Please give the number of lines in the records below where the word "labels" occurs, and nothing else.

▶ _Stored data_
┌──

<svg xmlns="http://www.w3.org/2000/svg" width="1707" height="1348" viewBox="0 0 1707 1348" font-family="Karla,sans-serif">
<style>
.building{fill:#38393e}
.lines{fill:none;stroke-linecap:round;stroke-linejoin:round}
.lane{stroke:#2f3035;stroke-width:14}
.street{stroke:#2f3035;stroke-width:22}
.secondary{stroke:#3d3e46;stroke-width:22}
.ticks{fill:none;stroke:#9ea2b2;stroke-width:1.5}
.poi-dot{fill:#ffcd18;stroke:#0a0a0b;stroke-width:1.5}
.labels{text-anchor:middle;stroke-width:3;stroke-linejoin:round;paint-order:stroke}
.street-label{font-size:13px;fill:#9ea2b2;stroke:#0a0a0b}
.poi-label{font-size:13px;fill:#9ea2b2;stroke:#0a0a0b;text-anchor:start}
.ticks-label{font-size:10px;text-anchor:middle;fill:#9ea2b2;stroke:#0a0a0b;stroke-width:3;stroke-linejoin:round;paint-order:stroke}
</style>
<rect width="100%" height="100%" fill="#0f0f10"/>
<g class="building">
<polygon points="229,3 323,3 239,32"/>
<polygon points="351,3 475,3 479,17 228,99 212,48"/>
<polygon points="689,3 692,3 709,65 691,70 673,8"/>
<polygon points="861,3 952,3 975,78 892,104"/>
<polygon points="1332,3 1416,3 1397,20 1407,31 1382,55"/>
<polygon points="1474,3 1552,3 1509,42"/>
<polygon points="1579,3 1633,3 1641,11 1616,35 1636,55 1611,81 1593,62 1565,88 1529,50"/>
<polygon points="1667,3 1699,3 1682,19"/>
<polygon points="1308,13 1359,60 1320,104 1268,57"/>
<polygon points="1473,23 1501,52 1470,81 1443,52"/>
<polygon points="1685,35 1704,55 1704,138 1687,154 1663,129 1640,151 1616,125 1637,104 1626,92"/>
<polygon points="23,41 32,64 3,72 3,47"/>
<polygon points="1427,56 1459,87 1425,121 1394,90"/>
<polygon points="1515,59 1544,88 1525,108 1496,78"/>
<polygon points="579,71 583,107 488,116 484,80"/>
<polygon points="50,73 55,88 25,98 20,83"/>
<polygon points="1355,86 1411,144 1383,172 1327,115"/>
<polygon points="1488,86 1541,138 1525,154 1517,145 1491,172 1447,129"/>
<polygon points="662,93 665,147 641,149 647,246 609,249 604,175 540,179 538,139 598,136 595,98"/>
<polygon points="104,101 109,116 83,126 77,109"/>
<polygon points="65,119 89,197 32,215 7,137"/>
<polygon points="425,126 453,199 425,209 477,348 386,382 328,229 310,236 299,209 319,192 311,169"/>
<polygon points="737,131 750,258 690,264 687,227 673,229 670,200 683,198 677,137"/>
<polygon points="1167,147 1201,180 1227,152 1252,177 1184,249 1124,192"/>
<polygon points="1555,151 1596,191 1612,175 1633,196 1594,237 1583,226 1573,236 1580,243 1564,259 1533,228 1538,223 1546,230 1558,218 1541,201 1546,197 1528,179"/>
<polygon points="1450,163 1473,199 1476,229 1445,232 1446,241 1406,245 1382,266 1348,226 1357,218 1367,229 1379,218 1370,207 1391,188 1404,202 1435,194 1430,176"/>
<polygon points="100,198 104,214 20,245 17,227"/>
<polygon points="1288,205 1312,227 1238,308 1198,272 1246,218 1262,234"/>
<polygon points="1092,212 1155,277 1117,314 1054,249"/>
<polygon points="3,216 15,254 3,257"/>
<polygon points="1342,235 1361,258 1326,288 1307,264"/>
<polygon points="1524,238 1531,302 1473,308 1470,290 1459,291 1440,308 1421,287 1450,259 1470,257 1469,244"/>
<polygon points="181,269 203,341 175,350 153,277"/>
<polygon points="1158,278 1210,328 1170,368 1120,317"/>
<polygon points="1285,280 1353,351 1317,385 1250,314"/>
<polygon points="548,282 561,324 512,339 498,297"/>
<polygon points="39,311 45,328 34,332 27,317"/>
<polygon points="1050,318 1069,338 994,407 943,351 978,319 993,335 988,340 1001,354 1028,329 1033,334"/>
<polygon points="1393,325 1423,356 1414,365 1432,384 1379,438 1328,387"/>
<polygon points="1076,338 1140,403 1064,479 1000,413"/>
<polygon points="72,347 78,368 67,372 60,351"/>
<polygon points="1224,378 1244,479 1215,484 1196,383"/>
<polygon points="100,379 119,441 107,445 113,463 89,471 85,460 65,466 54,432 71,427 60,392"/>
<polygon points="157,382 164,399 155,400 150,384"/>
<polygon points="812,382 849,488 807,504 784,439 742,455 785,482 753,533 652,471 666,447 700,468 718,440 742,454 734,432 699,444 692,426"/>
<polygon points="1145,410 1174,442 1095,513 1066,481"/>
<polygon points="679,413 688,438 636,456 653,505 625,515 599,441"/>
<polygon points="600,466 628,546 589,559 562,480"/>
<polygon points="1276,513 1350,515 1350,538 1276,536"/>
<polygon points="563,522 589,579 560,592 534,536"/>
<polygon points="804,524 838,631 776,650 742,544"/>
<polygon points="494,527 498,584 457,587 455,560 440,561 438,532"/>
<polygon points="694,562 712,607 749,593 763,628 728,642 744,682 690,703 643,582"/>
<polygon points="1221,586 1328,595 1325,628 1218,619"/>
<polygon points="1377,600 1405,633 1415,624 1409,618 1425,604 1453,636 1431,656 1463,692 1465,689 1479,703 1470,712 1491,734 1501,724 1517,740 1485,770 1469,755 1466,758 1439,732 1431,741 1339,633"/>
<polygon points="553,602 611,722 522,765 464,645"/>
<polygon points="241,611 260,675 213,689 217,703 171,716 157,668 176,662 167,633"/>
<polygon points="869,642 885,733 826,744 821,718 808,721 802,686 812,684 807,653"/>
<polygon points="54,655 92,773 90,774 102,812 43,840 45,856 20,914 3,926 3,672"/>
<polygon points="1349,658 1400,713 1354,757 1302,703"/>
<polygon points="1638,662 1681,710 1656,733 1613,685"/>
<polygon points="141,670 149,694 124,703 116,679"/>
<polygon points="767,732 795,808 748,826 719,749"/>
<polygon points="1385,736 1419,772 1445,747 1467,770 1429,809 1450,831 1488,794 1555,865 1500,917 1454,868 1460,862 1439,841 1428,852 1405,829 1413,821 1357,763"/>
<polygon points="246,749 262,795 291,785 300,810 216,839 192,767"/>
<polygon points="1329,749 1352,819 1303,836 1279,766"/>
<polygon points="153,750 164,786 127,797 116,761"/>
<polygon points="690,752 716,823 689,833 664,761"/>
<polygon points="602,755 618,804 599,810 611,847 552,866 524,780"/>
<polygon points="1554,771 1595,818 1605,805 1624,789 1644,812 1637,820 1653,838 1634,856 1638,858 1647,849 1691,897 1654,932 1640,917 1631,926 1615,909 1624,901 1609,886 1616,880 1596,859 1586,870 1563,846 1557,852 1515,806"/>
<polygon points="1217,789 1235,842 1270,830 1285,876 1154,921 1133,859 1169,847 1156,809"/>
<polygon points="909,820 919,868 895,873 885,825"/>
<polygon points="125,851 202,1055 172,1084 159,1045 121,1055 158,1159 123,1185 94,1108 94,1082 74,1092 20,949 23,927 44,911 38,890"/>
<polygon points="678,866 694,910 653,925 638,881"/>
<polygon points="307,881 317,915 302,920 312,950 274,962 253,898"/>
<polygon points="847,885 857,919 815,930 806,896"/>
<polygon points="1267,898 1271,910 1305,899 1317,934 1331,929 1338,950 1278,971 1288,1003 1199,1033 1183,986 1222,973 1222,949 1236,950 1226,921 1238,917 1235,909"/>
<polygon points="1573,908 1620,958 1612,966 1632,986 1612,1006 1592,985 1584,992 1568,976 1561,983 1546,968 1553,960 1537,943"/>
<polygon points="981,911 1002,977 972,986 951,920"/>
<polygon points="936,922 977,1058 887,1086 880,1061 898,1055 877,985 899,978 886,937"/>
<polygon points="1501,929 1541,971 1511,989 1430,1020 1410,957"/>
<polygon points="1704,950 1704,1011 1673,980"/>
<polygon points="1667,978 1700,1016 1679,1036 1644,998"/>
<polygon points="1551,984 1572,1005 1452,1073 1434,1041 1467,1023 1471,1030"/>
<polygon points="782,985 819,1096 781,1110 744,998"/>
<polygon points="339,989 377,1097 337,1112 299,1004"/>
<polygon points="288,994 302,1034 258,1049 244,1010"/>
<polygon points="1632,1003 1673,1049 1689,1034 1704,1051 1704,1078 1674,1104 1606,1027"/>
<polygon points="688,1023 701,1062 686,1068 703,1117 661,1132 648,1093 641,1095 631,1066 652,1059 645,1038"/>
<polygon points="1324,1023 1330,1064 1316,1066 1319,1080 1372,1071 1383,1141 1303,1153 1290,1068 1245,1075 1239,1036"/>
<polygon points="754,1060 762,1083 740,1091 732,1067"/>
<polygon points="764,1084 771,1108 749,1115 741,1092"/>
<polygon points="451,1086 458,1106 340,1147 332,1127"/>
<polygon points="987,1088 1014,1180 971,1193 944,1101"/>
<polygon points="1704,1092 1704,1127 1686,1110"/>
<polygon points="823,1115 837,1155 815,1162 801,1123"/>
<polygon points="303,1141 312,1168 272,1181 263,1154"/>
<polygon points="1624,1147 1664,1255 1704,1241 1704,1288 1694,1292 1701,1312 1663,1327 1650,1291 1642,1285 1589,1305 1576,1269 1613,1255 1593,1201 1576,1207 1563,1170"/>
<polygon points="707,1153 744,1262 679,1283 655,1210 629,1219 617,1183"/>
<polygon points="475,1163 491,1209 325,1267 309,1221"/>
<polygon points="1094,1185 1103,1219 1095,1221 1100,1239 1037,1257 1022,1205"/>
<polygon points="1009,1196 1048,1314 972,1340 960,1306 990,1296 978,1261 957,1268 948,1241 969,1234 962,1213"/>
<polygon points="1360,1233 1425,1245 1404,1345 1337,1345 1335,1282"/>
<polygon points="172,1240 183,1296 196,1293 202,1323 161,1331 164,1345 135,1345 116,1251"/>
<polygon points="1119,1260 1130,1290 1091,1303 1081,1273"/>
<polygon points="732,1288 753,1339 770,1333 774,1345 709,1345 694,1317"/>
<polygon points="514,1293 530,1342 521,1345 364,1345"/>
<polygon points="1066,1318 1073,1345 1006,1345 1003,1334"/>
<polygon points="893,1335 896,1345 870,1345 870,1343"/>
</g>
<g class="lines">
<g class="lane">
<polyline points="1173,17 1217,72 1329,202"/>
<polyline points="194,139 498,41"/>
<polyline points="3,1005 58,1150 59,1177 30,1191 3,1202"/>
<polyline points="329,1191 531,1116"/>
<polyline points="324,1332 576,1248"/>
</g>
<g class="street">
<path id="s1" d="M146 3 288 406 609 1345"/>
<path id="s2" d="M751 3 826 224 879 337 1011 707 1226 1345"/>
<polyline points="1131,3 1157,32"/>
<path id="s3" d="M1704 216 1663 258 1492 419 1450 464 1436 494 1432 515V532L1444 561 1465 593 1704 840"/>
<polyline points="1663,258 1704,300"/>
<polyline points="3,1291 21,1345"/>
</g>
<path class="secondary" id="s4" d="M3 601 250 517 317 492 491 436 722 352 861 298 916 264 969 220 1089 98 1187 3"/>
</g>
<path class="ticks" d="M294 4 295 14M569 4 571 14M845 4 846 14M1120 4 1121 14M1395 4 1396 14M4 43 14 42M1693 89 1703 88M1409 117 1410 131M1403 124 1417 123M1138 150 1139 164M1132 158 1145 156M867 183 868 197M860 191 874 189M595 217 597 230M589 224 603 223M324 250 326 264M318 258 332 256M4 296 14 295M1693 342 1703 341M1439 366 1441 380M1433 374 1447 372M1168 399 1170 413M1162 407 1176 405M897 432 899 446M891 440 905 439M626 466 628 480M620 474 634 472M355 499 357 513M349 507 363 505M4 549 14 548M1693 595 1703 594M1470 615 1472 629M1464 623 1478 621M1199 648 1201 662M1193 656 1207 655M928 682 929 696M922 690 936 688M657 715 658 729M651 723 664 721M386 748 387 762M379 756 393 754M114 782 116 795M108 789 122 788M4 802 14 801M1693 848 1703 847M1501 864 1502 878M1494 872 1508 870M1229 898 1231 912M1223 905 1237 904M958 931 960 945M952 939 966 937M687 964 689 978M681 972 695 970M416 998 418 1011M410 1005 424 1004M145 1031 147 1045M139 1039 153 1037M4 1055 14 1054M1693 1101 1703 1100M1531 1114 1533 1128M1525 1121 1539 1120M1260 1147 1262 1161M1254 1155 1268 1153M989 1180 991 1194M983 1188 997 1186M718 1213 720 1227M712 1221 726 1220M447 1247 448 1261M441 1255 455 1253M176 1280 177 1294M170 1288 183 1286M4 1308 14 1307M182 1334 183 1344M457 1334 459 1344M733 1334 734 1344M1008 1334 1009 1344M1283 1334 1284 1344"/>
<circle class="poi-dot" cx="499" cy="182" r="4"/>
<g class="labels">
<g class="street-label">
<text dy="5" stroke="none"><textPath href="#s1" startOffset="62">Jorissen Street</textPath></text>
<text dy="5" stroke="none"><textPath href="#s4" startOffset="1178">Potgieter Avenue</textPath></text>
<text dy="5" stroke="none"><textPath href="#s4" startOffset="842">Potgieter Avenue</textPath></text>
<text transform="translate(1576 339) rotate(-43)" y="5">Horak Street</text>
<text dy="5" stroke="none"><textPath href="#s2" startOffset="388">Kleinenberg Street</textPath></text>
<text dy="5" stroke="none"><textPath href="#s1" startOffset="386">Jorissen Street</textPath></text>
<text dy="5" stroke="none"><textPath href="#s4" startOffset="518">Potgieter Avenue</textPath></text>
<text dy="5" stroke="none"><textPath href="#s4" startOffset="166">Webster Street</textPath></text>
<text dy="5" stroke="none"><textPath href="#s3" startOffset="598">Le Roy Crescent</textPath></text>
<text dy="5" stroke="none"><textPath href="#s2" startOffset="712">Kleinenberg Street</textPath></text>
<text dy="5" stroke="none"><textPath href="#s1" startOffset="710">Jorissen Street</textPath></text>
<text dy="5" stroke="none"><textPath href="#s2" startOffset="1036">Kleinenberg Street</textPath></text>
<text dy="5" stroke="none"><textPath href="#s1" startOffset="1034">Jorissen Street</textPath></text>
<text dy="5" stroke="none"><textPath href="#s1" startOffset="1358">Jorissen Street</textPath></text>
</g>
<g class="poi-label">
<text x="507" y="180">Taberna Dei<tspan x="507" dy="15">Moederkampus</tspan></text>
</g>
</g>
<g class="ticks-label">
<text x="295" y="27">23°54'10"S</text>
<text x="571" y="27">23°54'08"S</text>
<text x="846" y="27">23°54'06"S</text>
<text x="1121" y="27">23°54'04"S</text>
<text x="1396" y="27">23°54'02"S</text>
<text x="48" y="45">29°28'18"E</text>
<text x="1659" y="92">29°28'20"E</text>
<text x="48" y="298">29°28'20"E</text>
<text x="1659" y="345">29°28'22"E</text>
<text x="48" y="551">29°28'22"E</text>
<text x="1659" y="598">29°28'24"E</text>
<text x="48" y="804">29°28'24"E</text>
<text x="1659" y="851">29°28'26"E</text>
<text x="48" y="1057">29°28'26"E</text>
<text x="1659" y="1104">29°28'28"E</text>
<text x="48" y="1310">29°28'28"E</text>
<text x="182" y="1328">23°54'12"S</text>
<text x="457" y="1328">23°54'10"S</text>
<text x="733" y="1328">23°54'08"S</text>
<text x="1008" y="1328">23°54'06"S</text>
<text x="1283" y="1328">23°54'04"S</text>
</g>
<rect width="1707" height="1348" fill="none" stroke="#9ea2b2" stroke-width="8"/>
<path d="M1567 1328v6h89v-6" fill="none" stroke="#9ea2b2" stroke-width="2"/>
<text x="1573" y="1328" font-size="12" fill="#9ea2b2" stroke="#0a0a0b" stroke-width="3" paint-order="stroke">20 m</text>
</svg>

└──

▶ _Solution_
2